N.Y. Court: Insureds Can Sue For Consequential Damages

February 20, 2008

A new ruling by the New York Court of Appeals could open the door for breach of contract suits against commercial property insurers – a move two dissenting judges warned could raise the price of insurance for everyone in the state.

In two decisions earlier this week, the state’s high court ruled that commercial property owners can assert “consequential damages” against their insurance companies if those insurers breach their contracts. Those damages can exceed an insurance policy’s limits if they are a “natural and probable consequence” of a broken contract.

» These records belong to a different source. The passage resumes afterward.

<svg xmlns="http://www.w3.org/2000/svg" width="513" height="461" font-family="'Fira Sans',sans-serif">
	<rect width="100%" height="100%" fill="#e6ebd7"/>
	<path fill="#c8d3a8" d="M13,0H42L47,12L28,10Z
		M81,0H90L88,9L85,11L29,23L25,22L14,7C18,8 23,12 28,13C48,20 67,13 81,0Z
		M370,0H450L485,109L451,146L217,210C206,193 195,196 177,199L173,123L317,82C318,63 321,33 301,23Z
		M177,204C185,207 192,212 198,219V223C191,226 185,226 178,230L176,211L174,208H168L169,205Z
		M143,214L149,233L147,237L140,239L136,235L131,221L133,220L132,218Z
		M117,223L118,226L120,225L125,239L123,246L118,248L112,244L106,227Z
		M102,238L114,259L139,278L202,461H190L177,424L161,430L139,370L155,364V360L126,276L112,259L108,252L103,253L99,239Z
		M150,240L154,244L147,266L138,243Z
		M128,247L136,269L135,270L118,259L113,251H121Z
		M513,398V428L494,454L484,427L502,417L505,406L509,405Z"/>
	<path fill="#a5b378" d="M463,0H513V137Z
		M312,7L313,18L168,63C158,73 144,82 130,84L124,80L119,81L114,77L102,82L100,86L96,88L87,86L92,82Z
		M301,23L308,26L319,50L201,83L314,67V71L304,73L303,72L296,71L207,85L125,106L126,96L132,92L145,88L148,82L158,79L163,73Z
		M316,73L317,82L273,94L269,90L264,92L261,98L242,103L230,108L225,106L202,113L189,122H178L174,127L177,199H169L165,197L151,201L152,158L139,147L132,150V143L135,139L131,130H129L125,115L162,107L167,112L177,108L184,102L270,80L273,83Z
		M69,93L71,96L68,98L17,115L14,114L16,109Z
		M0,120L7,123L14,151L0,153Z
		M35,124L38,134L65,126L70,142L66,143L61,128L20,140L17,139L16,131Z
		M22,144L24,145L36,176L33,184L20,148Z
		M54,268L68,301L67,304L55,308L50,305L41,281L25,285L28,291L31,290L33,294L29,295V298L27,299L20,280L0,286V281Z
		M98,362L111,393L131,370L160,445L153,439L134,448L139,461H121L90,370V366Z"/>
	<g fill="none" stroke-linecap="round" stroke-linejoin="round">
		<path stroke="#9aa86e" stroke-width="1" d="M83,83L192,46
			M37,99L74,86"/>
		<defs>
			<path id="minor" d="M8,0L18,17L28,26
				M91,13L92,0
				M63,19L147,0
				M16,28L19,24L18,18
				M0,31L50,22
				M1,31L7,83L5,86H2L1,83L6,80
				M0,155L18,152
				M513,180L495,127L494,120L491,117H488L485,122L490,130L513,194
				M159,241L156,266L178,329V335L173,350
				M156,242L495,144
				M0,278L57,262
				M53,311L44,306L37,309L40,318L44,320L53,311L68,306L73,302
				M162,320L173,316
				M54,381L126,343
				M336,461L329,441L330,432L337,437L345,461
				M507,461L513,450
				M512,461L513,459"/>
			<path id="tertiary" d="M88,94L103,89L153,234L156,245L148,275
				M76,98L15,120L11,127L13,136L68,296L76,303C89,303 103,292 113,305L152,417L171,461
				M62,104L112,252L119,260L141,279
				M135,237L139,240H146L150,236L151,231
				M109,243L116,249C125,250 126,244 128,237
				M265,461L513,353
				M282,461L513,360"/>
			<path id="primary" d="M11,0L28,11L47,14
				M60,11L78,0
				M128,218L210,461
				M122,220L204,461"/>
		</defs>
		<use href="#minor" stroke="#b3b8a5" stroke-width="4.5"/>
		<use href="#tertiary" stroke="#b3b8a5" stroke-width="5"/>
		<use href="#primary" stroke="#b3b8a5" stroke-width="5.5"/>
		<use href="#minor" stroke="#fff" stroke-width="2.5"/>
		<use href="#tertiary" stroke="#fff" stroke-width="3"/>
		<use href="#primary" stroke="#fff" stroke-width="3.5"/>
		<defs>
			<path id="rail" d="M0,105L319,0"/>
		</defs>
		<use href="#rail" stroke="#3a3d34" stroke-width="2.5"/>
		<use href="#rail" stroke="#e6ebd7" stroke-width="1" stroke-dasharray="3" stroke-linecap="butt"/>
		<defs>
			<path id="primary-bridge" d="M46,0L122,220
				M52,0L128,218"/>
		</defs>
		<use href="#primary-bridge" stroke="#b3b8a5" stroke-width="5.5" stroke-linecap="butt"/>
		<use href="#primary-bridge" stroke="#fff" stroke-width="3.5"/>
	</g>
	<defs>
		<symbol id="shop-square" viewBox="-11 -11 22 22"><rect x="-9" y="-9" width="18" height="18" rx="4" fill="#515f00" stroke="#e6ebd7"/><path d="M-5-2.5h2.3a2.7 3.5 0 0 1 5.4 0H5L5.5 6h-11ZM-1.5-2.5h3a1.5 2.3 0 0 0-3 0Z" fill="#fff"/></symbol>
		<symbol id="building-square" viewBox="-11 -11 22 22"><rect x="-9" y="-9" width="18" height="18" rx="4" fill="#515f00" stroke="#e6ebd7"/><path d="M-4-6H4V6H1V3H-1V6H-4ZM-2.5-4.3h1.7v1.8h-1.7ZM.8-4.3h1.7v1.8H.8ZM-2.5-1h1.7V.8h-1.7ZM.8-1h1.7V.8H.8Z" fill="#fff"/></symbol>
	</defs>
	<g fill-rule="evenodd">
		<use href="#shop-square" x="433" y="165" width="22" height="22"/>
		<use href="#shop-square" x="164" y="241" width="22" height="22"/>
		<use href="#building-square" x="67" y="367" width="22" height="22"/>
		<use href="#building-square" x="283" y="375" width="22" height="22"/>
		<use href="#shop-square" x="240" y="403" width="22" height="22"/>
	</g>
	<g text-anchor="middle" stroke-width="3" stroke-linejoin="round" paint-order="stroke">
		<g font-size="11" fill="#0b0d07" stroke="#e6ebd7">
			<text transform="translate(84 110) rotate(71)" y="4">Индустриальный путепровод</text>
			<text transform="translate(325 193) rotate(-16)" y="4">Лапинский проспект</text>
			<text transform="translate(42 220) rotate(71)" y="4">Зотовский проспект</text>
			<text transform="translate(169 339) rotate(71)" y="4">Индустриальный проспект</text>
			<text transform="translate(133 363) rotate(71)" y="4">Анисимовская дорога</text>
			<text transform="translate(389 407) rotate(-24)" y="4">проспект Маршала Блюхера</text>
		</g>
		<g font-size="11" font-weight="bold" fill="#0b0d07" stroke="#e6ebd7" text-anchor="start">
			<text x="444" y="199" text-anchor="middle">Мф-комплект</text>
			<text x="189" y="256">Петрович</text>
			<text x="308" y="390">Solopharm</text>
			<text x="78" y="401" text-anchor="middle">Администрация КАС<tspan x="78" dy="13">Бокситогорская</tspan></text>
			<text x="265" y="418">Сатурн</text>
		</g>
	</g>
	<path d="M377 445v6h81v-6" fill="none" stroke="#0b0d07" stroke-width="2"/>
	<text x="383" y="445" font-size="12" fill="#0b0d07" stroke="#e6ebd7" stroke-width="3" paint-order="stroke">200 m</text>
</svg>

Five of the court’s seven judges agree with that opinion. However two judges – Robert S. Smith and Susan Phillips Read – dissented, calling consequential damages little more than thinly disguised punitive damages. The dissenters predicted insurers will be forced to raise premiums for all New Yorkers, fearing unsympathetic juries will potentially expose them to unpredictable settlements.

The two cases were Bi-Economy Market, Inc. v. Harleysville Insurance Company of New York and Panasia Estates Inc. v. Hudson Insurance Company.

The Bi-Economy case centered on a Rochester, N.Y meat market whose owners contended that – following a 2002 fire – their insurer, Harleysville, advanced them far less than the sum they needed under their business interruption coverage. Harleysville paid them about $160,000; the market was eventually awarded over $400,000.

Bi-Economy, which blames the fallout from the fire for putting the firm out of business, also maintained that Harleysville failed to pay all of the lost business income the market owed to the market under its insurance policy.

The second decision centered on a Manhattan commercial property owner, Panasia Estates, which sought to recoup lost rents, damages and other coverage provided under its policy by issued by Hudson Insurance Co.

Hudson declined to pay all of the damages, arguing they were caused by wear and tear. Panasia Estates maintained the damage stemmed from faulty repairs.

In both cases, consequential damages were upheld.

In the Harleysville case, Judge Eugene F. Pigott Jr. wrote that, “when an insured…suffers additional damages as a result of an insurer’s excessive delay or improper denial, the insurance company should stand liable for these damages.”

Lawyer Eugene R. Anderson of Anderson Kill & Olick, which frequently represents plaintiffs in cases against insurance companies, said “The Court of Appeals has recognized that insurance companies should not be granted the power to insulate themselves from remedies for their breaches of contract. When insurance company bad faith causes the death of a company, they should pay the full consequences. The court upheld that basic principle.”